Check whether the facility has a data-sharing agreement. Some hospitals now disclose partnerships with AI vendors on their websites. If your facility uses an AI tool to read your scan, ask who trained that tool and on what data.

Opt out of research registries. Some imaging centers participate in large data repositories. You may be able to opt out by contacting the radiology department or the institution’s institutional review board (IRB).

Understand your rights under HIPAA. The Health Insurance Portability and Accountability Act gives you the right to request an accounting of disclosures—a list of who has seen your data. This does not cover all uses (research under an IRB may be exempt), but it’s worth knowing.

The bigger picture

Regulators are catching up slowly. The RSNA itself is developing guidelines for ethical AI use in radiology, including transparency requirements for how patient data is used in training. Some states have started to introduce bills that would require explicit consent for commercial use of medical images. But until those protections become standard, the burden falls on patients to be proactive.

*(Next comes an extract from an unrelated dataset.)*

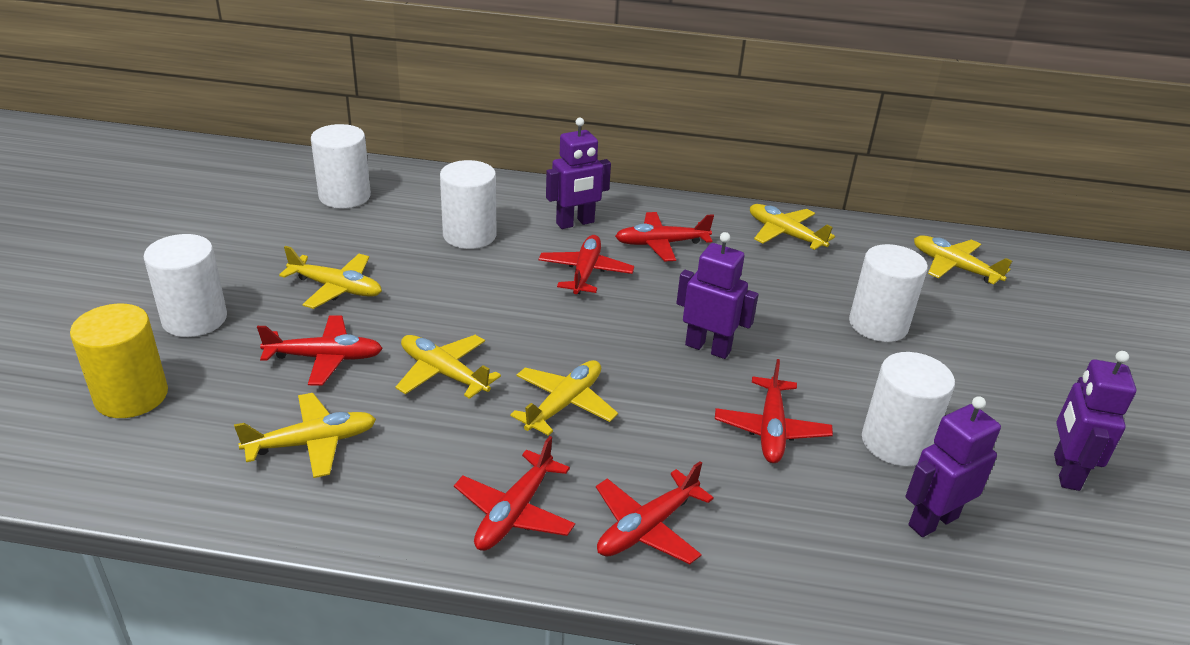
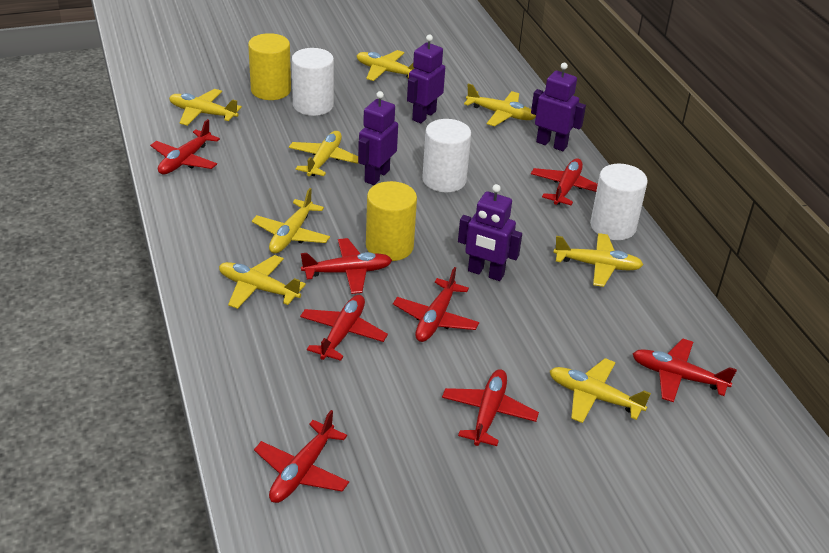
red plane: 6 -> 8
white cylinder: 5 -> 3
yellow cylinder: 1 -> 2
yellow plane: 6 -> 8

AI in medical imaging can improve diagnosis and save lives. That’s a genuine benefit. But it should not come at the cost of your privacy. Knowing the risks and asking the right questions is the first step to keeping your health data yours.


Sources: Radiological Society of North America (RSNA) report on privacy risks from AI in medical imaging, presented at RSNA 2025 annual meeting. Additional context from peer-reviewed studies on reidentification of medical images (e.g., work by Schwartz et al., 2021; Baggili et al., 2022).